There, the teen told the officers about the explosive materials, according to prosecutors. He said his father had purchased the chemicals for him to build rockets.
During the subsequent search of the home, police found “highly unstable” materials that had been combined to make explosives, including nitroglycerin, multiple acids, oxidizers and fuels. They began to evacuate people in adjacent homes, fearing an explosion.
The teen was not identified by police due to his age. Francisco Sanles, 48, who was arrested at the scene, has pleaded not guilty to seven criminal counts, including criminal possession of a weapon and endangering the welfare of a child. His son was charged with five counts, including criminal possession of a weapon, criminal mischief, aggravated harassment and making graffiti.
Swastika graffiti is relatively commonplace in schools, with the Anti-Defamation League reporting over 400 incidents in 2024: Syosset High School itself was hit by a spate of antisemitic graffiti, including swastikas, in 2017. But it is relatively rare that incidents result in arrests.
In an email to the school district Wednesday night, the Syosset School District — which enrolls a large number of Jewish students — said its investigation had identified the student for the police, and he would face “serious consequences pursuant to the District’s Code of Conduct.”

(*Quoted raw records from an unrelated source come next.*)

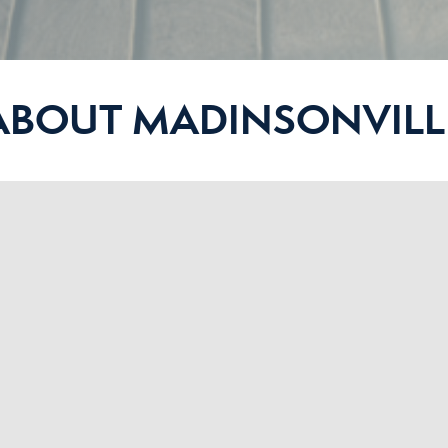
ABOUT MADINSONVILL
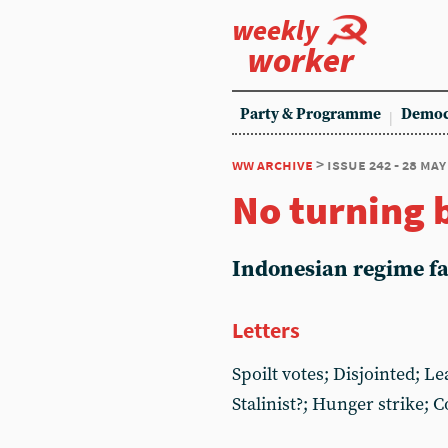
weekly
worker
Party & Programme
Democ
ww archive
> issue 242 - 28 may
No turning 
Indonesian regime fai
Letters
Spoilt votes; Disjointed; L
Stalinist?; Hunger strike; 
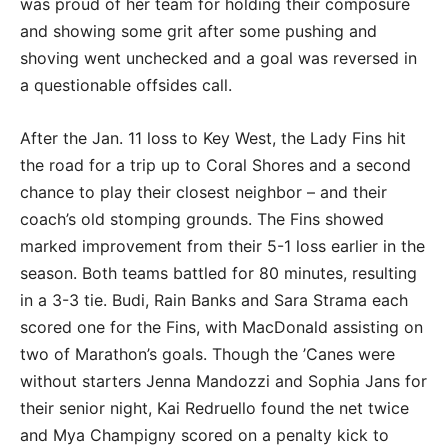
was proud of her team for holding their composure
and showing some grit after some pushing and
shoving went unchecked and a goal was reversed in
a questionable offsides call.
After the Jan. 11 loss to Key West, the Lady Fins hit
the road for a trip up to Coral Shores and a second
chance to play their closest neighbor – and their
coach’s old stomping grounds. The Fins showed
marked improvement from their 5-1 loss earlier in the
season. Both teams battled for 80 minutes, resulting
in a 3-3 tie. Budi, Rain Banks and Sara Strama each
scored one for the Fins, with MacDonald assisting on
two of Marathon’s goals. Though the ’Canes were
without starters Jenna Mandozzi and Sophia Jans for
their senior night, Kai Redruello found the net twice
and Mya Champigny scored on a penalty kick to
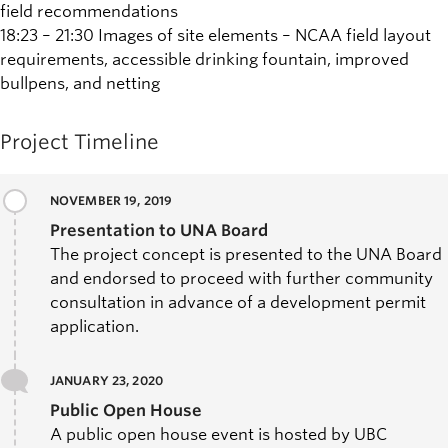
field recommendations
18:23 – 21:30 Images of site elements – NCAA field layout
requirements, accessible drinking fountain, improved
bullpens, and netting
Project Timeline
NOVEMBER 19, 2019
Presentation to UNA Board
The project concept is presented to the UNA Board
and endorsed to proceed with further community
consultation in advance of a development permit
application.
JANUARY 23, 2020
Public Open House
A public open house event is hosted by UBC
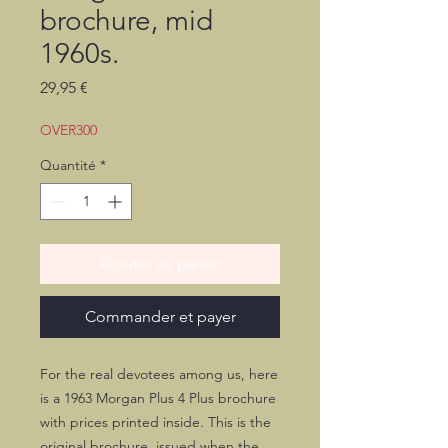
brochure, mid
1960s.
Prix
29,95 €
OVER300
Quantité
*
Ajouter au panier
Commander et payer
For the real devotees among us, here
is a 1963 Morgan Plus 4 Plus brochure
with prices printed inside. This is the
original brochure, issued when the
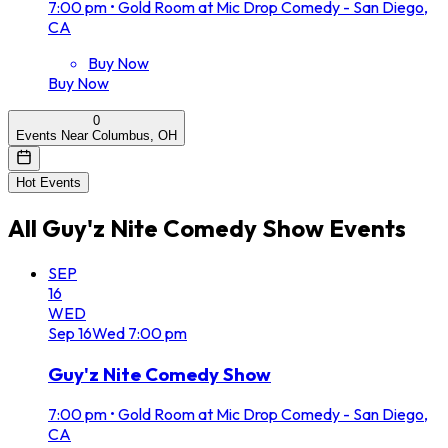
7:00 pm
•
Gold Room at Mic Drop Comedy - San Diego,
CA
Buy Now
Buy Now
0
Events Near Columbus, OH
Hot Events
All
Guy'z Nite Comedy Show
Events
SEP
16
WED
Sep
16
Wed
7:00 pm
Guy'z Nite Comedy Show
7:00 pm
•
Gold Room at Mic Drop Comedy - San Diego,
CA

“Antisemitism and hate speech have no place in our communities or in our schools,” the district said. “Syosset has long been proud of being a welcoming, empathetic, and inclusive community and those values remain firm. We protect those values and this community by confronting and holding accountable those who traffic in any form of hate.”
In January, New York City Police arrested and charged two 15-year-old boys suspected of spraying dozens of swastikas on a playground in a heavily Jewish Brooklyn neighborhood with aggravated harassment and criminal mischief as a hate crime.